Keywords

1 Introduction

Nowadays, markets and companies are tightly intertwined, with a huge amount of capital flowing among market players. About 23% of the capital assets and 48% of the liability of a financial institution come from other financial institutions [9] and allow better risk and capital allocation sharing among enterprises. On the other hand, it opens the way to systemic risk, as noticed during the subprime financial crisis in 2008, which had spread globally [11]. Consequently, bankruptcy or financial distress prediction (FDP) could avoid or deal with systemic risk and diminish its consequences [33]. Moreover, it is relevant because stakeholders and the corporate owner could take action before the occurrence of bankruptcy. For instance, it could empower owners to address the financial state of the enterprise in order to avert a bankruptcy scenario [26].

The FDP using economic-financial indicators has been extensively researched since the late 1960s [22]. Altman (1968) [4] was the first relevant work about it and used a statistical tool called Multiple Discriminant Analysis (MDA) for bankruptcy prediction, which became very popular among finance professionals. Around the 1990s, scholars started to use Artificial Intelligence (AI) and Machine Learning (ML) methods for bankruptcy prediction or FDP [10, 37]. In some reviews, Alaka et al. (2018) [2] and Shi & Li (2019) [32] have already verified that, on average, ML models have more accuracy than statistical models.

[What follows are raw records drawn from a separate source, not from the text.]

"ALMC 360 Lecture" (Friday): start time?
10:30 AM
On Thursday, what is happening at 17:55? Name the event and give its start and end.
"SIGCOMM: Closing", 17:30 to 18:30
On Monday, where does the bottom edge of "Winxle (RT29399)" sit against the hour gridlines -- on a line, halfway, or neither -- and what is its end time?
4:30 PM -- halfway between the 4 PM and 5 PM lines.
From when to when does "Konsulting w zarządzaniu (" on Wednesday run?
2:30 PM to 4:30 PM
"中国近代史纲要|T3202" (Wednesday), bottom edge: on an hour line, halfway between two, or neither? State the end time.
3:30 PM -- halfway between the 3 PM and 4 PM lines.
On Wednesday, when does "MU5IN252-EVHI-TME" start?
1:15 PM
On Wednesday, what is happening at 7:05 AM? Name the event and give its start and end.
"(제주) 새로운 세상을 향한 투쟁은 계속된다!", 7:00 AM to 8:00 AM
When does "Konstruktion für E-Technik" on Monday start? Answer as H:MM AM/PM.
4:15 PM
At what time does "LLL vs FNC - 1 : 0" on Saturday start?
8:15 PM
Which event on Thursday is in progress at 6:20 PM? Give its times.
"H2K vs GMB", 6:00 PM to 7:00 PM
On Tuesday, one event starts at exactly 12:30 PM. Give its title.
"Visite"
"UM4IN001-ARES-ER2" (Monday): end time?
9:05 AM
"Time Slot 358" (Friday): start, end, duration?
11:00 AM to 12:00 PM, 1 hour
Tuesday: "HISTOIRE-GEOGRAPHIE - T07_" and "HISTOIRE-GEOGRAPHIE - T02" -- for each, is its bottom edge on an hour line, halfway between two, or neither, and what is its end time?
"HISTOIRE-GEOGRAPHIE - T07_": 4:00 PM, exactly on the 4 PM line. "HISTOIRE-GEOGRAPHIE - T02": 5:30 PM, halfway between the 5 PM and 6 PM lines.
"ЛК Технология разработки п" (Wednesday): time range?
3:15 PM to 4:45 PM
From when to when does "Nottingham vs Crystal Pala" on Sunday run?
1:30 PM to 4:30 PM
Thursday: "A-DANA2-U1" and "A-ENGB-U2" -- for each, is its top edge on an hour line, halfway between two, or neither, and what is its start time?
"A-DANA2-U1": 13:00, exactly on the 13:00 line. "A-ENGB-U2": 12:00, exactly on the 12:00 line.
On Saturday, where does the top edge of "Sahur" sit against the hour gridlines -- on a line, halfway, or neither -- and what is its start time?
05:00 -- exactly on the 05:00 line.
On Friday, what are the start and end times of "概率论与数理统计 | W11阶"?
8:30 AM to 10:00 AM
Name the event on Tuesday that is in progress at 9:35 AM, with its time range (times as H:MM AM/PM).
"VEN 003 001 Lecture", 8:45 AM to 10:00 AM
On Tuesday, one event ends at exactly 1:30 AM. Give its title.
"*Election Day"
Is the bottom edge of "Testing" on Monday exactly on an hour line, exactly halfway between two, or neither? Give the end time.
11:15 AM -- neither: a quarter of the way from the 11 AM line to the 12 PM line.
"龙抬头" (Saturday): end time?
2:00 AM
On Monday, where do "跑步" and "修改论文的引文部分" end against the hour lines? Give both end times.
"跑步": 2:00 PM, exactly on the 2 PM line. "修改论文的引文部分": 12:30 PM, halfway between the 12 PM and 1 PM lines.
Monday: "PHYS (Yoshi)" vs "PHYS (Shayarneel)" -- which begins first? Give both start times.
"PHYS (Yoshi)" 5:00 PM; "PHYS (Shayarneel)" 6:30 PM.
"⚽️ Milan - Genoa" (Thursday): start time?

There is a gap in the studies about FDP since most of them deal with stationary data [4, 5], whereas the indicators come through a data flow and are non-stationary [31, 35]. They have temporal order and timestamp associated with it. Agrahari and Singh (2021) [1] state that any data sequence with a timestamp is known as a Data Stream (DS), so FDP should be treated as a data stream problem. Additionally, in real-world applications, FDP has to deal with imbalanced classes and concept drift over time.

This study integrates two fields that are typically developed separately, the FDP and the time dimension of the data, treating it in a data stream environment. The contributions of this study are (i) a benchmark of ML classifiers for FDP in a DS environment; (ii) a benchmark of methods for data imbalance from DS; (iii) an experiment using a real-world database from the CVM; (iv) a realist scenario evaluation; (v) an impact analysis about the prediction horizon increasing.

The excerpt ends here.